BELUM lama ini, Departemen Luar Negeri Amerika Serikat (AS) menuduh Rusia telah menggunakan senjata kimia dalam perang melawan Ukraina. Tuduhan itu menyatakan bahwa Rusia telah menggunakan kloropikrin, cairan berminyak beracun dengan bau yang sangat tajam.
Kloropikrin masuk ke dalam kategori zat berbahaya yang ketika disentuh saja dapat menyebabkan kulit melepuh, iritasi pada mata, dan kesulitan bernapas. Asap kloropikrin juga berbahaya jika dihirup. Menghirup asap kloropikrin dapat menyebabkan edema paru yang pada kasus terparahnya dapat menyebabkan kematian.
Zat ini pada mulanya dimaksudkan sebagai pestisida. Namun, zat ini akhirnya dikembangkan menjadi senjata pada Perang Dunia I, salah satunya oleh Jerman pada tahun 1916 di front Prancis. Melihat bahaya yang ada dari kloropikrin dan senjata-senjata kimia lainnya, akhirnya di tahun 1997, dikeluarkanlah Konvensi Senjata Kimia Internasional (CWC).
Baca juga: Ukraina Klaim Punya Bukti Rusia Pakai Senjata Terlarang Saat Perang
Konvensi tersebut mengatur pelarangan senjata kimia, mulai dari pengembangan, pembuatan, penimbunan, hingga penggunaan. Perjanjian tersebut juga mengharuskan tiap-tiap negara untuk melaporkan semua persediaan senjata kimianya dan kemudian memusnahkannya di bawah pengawasan internasional.
Rusia telah menandatangani CWC. Tahun 2017, Rusia juga dilaporkan telah menghancurkan persediaan senjata kimianya. Namun, serangan terhadap Sergei Skripal tahun 2018 dan Alexei Navalny tahun 2020 telah membuktikan bahwa Rusia masih menggunakan zat kimia berbahaya sebagai senjata.
Jika tuduhan AS baru-baru ini benar, Rusia dapat dinyatakan telah melanggar CWC.
Ini sebenarnya bukan kali pertama Rusia dituduh telah menggunakan senjata terlarang dalam perang melawan Ukraina. Sebelumnya, Rusia pernah disorot komunitas internasional karena menggunakan senjata terlarang seperti bom tandan. Meski begitu, tidak hanya Rusia, Ukraina juga telah beberapa kali diketahui memiliki dan menggunakan senjata-senjata terlarang. Apa saja senjata terlarang tersebut?

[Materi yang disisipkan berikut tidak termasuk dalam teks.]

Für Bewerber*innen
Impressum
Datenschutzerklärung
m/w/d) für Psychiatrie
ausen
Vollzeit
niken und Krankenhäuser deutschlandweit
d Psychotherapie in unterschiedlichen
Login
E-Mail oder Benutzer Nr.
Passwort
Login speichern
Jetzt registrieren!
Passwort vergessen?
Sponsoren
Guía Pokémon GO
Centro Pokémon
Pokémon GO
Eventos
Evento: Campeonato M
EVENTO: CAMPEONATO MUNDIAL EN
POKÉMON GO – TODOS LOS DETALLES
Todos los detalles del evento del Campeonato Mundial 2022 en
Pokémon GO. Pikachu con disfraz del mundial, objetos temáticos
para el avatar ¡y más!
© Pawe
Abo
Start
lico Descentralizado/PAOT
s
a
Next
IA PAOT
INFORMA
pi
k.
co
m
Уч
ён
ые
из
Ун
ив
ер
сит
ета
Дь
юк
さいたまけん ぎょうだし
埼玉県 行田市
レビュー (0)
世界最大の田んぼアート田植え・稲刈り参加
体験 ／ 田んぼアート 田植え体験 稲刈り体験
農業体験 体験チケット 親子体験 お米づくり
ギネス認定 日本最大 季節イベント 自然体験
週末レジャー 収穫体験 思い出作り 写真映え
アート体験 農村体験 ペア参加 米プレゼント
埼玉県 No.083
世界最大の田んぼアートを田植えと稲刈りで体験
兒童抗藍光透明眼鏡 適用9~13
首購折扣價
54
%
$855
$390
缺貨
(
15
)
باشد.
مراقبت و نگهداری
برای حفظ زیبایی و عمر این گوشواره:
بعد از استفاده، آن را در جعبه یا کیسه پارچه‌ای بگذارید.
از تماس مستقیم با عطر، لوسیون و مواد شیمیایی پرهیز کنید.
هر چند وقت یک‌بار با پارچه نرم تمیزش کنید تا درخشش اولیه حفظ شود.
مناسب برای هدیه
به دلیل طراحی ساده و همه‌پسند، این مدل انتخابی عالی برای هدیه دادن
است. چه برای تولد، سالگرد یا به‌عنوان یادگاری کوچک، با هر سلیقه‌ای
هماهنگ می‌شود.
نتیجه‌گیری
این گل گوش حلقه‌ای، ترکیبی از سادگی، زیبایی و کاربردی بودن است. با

Bom tandan dapat melepaskan sejumlah besar bom kecil ke suatu wilayah yang luas. Bom ini biasanya digunakan untuk melawan pasukan darat yang bersembunyi di wilayah yang luas dan terlalu berbahaya untuk dilalui.

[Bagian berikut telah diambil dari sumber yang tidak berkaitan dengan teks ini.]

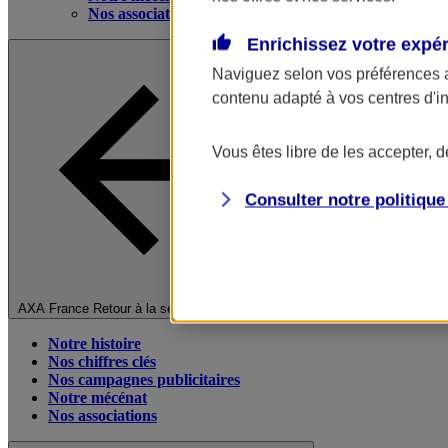
Nos associations
Enrichissez votre expé
Naviguez selon vos préférences 
contenu adapté à vos centres d'i
Vous êtes libre de les accepter, 
Consulter notre politiqu
Fermer le menu principal
AXA France
Retour à la section précédente
Notre histoire
Nos chiffres clés
Nos campagnes publicitaires
Notre mécénat
Nos associations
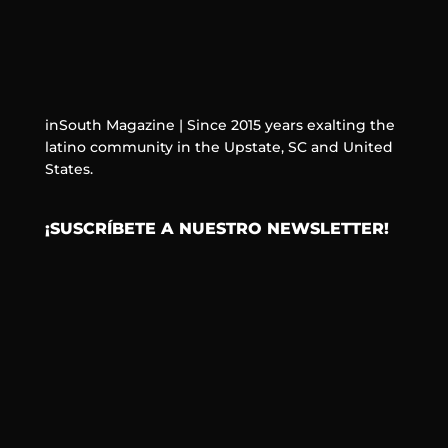
inSouth Magazine | Since 2015 years exalting the
latino community in the Upstate, SC and United
States.
¡SUSCRÍBETE A NUESTRO NEWSLETTER!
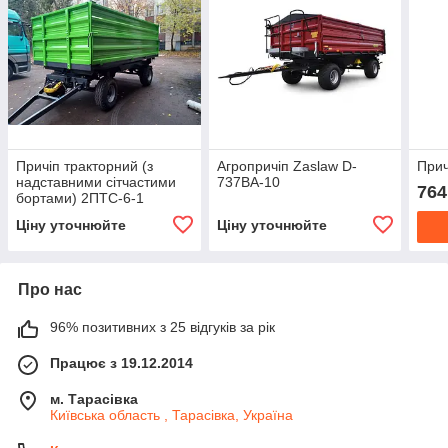
Причіп тракторний (з
Агропричіп Zaslaw D-
Прич
надставними сітчастими
737BA-10
764
бортами) 2ПТС-6-1
Ціну уточнюйте
Ціну уточнюйте
Про нас
96% позитивних з 25 відгуків за рік
Працює з 19.12.2014
м. Тарасівка
Київська область , Тарасівка, Україна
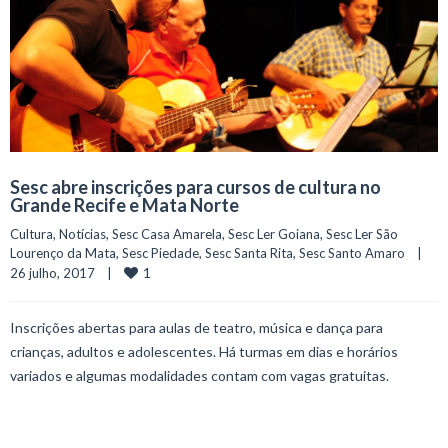
Sesc abre inscrições para cursos de cultura no
Grande Recife e Mata Norte
Cultura
, 
Notícias
, 
Sesc Casa Amarela
, 
Sesc Ler Goiana
, 
Sesc Ler São 
Lourenço da Mata
, 
Sesc Piedade
, 
Sesc Santa Rita
, 
Sesc Santo Amaro
    |    
1
26 julho, 2017    |    
Inscrições abertas para aulas de teatro, música e dança para
crianças, adultos e adolescentes. Há turmas em dias e horários
variados e algumas modalidades contam com vagas gratuitas.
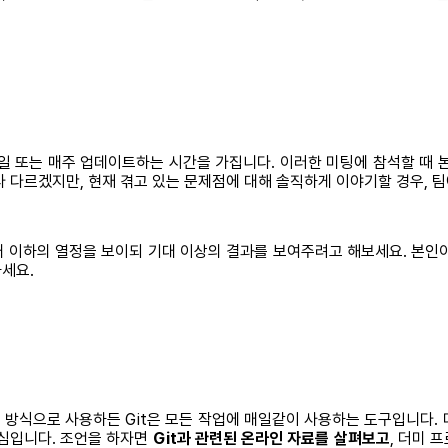
일 또는 매주 업데이트하는 시간을 가집니다. 이러한 미팅에 참석할 때
 다르겠지만, 현재 겪고 있는 문제점에 대해 솔직하게 이야기할 경우, 
 이하의 열정을 보이되 기대 이상의 결과를 보여주려고 해보세요. 본인
세요.
 어떤 방식으로 사용하든 Git은 모든 작업에 매일같이 사용하는 도구입니다.
 핵심입니다. 조언을 하자면
Git과 관련된 온라인 자료를 살펴보고
, 더미 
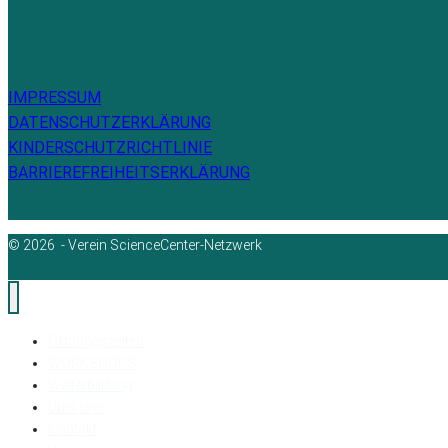
IMPRESSUM
DATENSCHUTZERKLÄRUNG
KINDERSCHUTZRICHTLINIE
BARRIEREFREIHEITSERKLÄRUNG
© 2026 - Verein ScienceCenter-Netzwerk
Öffnungszeiten
WORKSHOPS
Weiterbildung
Über uns
Kontakt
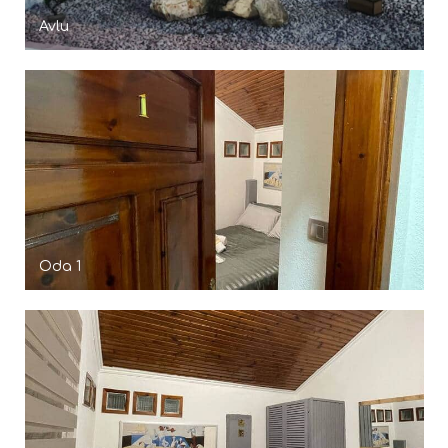
Avlu
Oda 1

Bom-bom kecil yang keluar dari bom tandan di desain untuk meledak saat terjadi benturan. Jika jatuh di tanah basah atau lunak, bom kecil tersebut jadi tidak berguna.
Meski begitu, bom kecil ini bisa saja meledak di kemudian hari ketika diangkat atau terinjak. Saat meledak, bom kecil ini dapat melukai bahkan membunuh siapa saja yang ada didekatnya.

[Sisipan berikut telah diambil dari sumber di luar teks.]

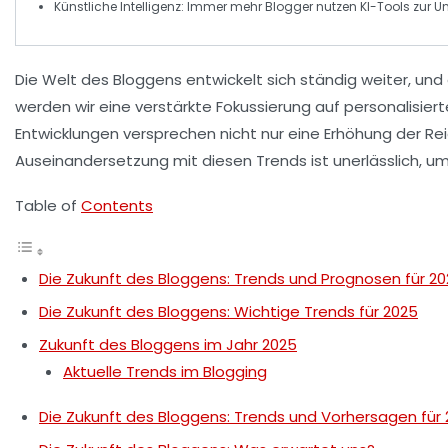
Künstliche Intelligenz
: Immer mehr Blogger nutzen KI-Tools zur Un
Die Welt des
Bloggens
entwickelt sich ständig weiter, und
werden wir eine verstärkte Fokussierung auf
personalisiert
Entwicklungen versprechen nicht nur eine
Erhöhung der Re
Auseinandersetzung mit diesen Trends ist unerlässlich, um
Table of
Contents
Die Zukunft des Bloggens: Trends und Prognosen für 2
Die Zukunft des Bloggens: Wichtige Trends für 2025
Zukunft des Bloggens im Jahr 2025
Aktuelle Trends im Blogging
Die Zukunft des Bloggens: Trends und Vorhersagen für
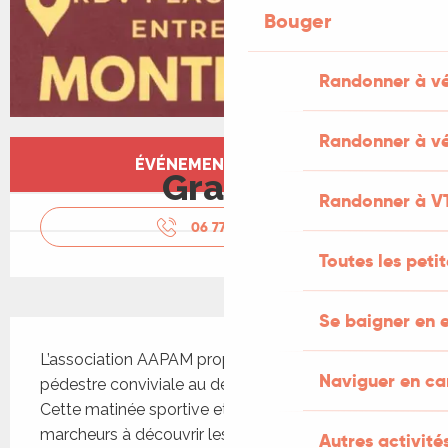
Bouger
Randonner à v
Randonner à vé
Ouverture et coordonnées
ÉVÉNEMENT TERMINÉ
Gratuit
Randonner à V
06 77 33 38
▒▒
Toutes les peti
Se baigner en e
Description
L’association AAPAM propose une randonnée 
Naviguer en c
pédestre conviviale au départ de Montredon. 
Cette matinée sportive et solidaire invite les 
marcheurs à découvrir les paysages environnants 
Autres activités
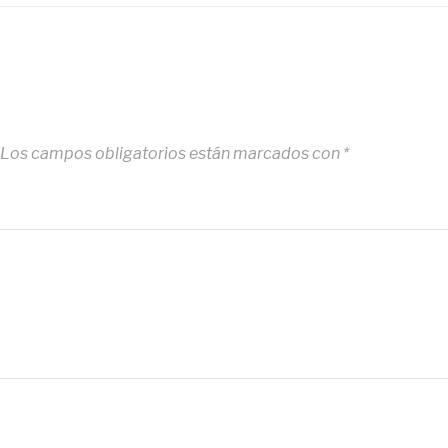
Los campos obligatorios están marcados con
*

Anak-anak merupakan kelompok yang paling rentan terhadap bom tandan. Apalagi bom-bom kecil tersebut tampak seperti mainan kecil yang ditinggalkan begitu saja sehingga sangat mengundang anak-anak untuk mengambilnya. Inilah mengapa senjata ini menjadi senjata terlarang.
Lebih dari 100 negara termasuk Inggris, Prancis, dan Jerman, telah menandatangani Konvensi Munisi Tandan yang melarang penggunaan atau penimbunan senjata iitu karena dampaknya yang dapat meluas ke penduduk sipil.
Baca juga: 916 Orang Tewas atau Terluka akibat Bom Tandan di Ukraina pada 2022
Kelompok hak asasi manusia mendeskripsikan senjata tersebut sebagai sesuatu yang menjijikan dan menggunakannya adalah kejahatan perang.
Namun, Rusia dan Ukraina tidak pernah menandatangani konvensi tersebut, tak heran senjata tersebut masih kerap dipakai sejak invasi Rusia ke Ukraina pada tahun 2022. Begitu pula AS sebagai pemasok bom tandan ke Ukraina tidak pernah menandatangani konvensi tersebut.
Menurut Human Rights Watch, Rusia telah menggunakan setidaknya enam jenis bom tandan berbeda sejak awal mula konflik. Belum lama ini, Rusia dilaporkan telah menggunakan bom tandan di Pelabuhan Laut Hitam Odessa.